### Excerpted records
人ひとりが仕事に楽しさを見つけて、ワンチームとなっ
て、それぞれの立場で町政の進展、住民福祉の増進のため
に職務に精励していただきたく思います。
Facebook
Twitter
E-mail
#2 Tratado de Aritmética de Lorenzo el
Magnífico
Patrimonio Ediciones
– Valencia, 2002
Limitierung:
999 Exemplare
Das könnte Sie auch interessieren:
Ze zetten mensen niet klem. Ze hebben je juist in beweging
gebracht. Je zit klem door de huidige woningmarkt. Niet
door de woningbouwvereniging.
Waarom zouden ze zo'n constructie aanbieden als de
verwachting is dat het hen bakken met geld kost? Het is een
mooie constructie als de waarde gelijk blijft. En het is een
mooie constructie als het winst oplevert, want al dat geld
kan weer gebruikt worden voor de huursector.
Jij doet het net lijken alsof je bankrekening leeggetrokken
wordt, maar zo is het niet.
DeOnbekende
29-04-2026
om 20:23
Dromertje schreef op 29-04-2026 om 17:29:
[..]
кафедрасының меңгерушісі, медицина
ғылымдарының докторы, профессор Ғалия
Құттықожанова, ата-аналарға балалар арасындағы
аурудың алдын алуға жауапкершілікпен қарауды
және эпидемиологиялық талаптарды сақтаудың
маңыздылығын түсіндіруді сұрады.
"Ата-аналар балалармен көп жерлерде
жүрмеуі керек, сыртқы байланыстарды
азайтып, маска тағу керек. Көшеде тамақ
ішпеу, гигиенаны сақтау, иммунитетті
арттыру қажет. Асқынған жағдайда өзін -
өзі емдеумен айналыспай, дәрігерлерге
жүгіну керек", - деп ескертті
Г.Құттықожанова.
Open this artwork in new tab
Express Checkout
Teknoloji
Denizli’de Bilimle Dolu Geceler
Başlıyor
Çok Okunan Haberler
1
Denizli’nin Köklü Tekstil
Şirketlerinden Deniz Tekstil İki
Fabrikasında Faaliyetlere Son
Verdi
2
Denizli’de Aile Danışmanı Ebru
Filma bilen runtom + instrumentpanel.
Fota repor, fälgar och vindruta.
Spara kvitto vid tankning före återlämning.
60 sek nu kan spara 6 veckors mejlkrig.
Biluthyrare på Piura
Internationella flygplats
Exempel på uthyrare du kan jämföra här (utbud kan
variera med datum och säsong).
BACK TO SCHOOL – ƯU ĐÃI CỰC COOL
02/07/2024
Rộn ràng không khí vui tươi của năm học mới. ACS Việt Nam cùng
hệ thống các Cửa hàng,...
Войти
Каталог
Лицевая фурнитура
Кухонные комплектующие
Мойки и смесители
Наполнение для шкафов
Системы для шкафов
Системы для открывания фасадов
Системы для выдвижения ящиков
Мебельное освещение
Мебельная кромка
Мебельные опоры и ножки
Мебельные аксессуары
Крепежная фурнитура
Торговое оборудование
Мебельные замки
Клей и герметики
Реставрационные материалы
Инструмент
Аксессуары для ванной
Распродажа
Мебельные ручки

### What to produce
Reproduce every line of the listing above verbatim and in the original order.

### Problem solution
人ひとりが仕事に楽しさを見つけて、ワンチームとなっ
て、それぞれの立場で町政の進展、住民福祉の増進のため
に職務に精励していただきたく思います。
Facebook
Twitter
E-mail
#2 Tratado de Aritmética de Lorenzo el
Magnífico
Patrimonio Ediciones
– Valencia, 2002
Limitierung:
999 Exemplare
Das könnte Sie auch interessieren:
Ze zetten mensen niet klem. Ze hebben je juist in beweging
gebracht. Je zit klem door de huidige woningmarkt. Niet
door de woningbouwvereniging.
Waarom zouden ze zo'n constructie aanbieden als de
verwachting is dat het hen bakken met geld kost? Het is een
mooie constructie als de waarde gelijk blijft. En het is een
mooie constructie als het winst oplevert, want al dat geld
kan weer gebruikt worden voor de huursector.
Jij doet het net lijken alsof je bankrekening leeggetrokken
wordt, maar zo is het niet.
DeOnbekende
29-04-2026
om 20:23
Dromertje schreef op 29-04-2026 om 17:29:
[..]
кафедрасының меңгерушісі, медицина
ғылымдарының докторы, профессор Ғалия
Құттықожанова, ата-аналарға балалар арасындағы
аурудың алдын алуға жауапкершілікпен қарауды
және эпидемиологиялық талаптарды сақтаудың
маңыздылығын түсіндіруді сұрады.
"Ата-аналар балалармен көп жерлерде
жүрмеуі керек, сыртқы байланыстарды
азайтып, маска тағу керек. Көшеде тамақ
ішпеу, гигиенаны сақтау, иммунитетті
арттыру қажет. Асқынған жағдайда өзін -
өзі емдеумен айналыспай, дәрігерлерге
жүгіну керек", - деп ескертті
Г.Құттықожанова.
Open this artwork in new tab
Express Checkout
Teknoloji
Denizli’de Bilimle Dolu Geceler
Başlıyor
Çok Okunan Haberler
1
Denizli’nin Köklü Tekstil
Şirketlerinden Deniz Tekstil İki
Fabrikasında Faaliyetlere Son
Verdi
2
Denizli’de Aile Danışmanı Ebru
Filma bilen runtom + instrumentpanel.
Fota repor, fälgar och vindruta.
Spara kvitto vid tankning före återlämning.
60 sek nu kan spara 6 veckors mejlkrig.
Biluthyrare på Piura
Internationella flygplats
Exempel på uthyrare du kan jämföra här (utbud kan
variera med datum och säsong).
BACK TO SCHOOL – ƯU ĐÃI CỰC COOL
02/07/2024
Rộn ràng không khí vui tươi của năm học mới. ACS Việt Nam cùng
hệ thống các Cửa hàng,...
Войти
Каталог
Лицевая фурнитура
Кухонные комплектующие
Мойки и смесители
Наполнение для шкафов
Системы для шкафов
Системы для открывания фасадов
Системы для выдвижения ящиков
Мебельное освещение
Мебельная кромка
Мебельные опоры и ножки
Мебельные аксессуары
Крепежная фурнитура
Торговое оборудование
Мебельные замки
Клей и герметики
Реставрационные материалы
Инструмент
Аксессуары для ванной
Распродажа
Мебельные ручки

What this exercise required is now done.